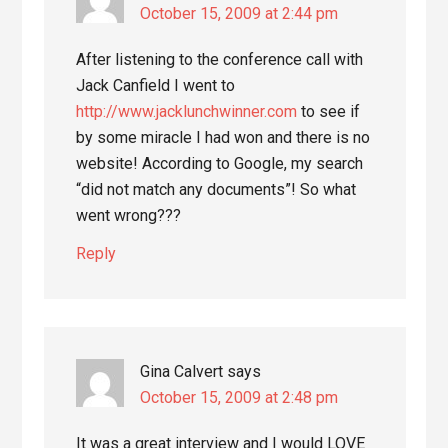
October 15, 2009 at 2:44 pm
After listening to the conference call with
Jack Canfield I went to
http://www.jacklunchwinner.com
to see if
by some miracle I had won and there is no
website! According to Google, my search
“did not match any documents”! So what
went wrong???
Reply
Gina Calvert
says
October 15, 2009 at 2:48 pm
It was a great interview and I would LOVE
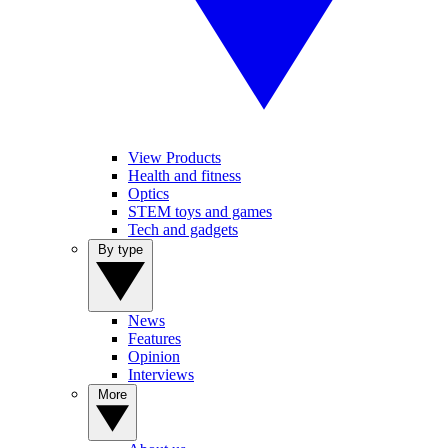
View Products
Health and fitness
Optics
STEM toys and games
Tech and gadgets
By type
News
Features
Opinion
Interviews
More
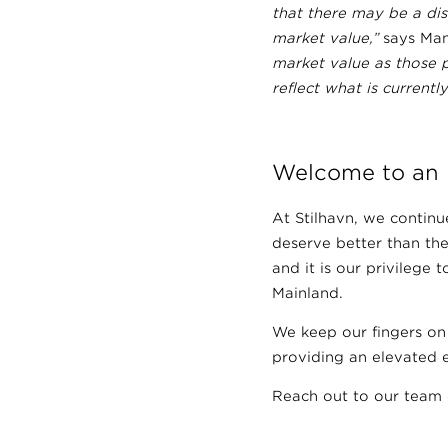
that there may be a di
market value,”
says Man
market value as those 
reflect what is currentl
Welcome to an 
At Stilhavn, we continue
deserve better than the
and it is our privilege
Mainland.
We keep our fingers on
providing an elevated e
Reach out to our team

▶ [Exercise prompt]: Express the material from the line with "that there may be a di" up to and including its final line as a JSON list of strings, one string per line, with blank lines left out.

▶ [Task output]:
[
  "that there may be a di",
  "market value,”",
  "says Man",
  "market value as those ",
  "reflect what is currentl",
  "Welcome to an ",
  "At Stilhavn, we continue",
  "deserve better than the",
  "and it is our privilege",
  "Mainland.",
  "We keep our fingers on",
  "providing an elevated e",
  "Reach out to our team"
]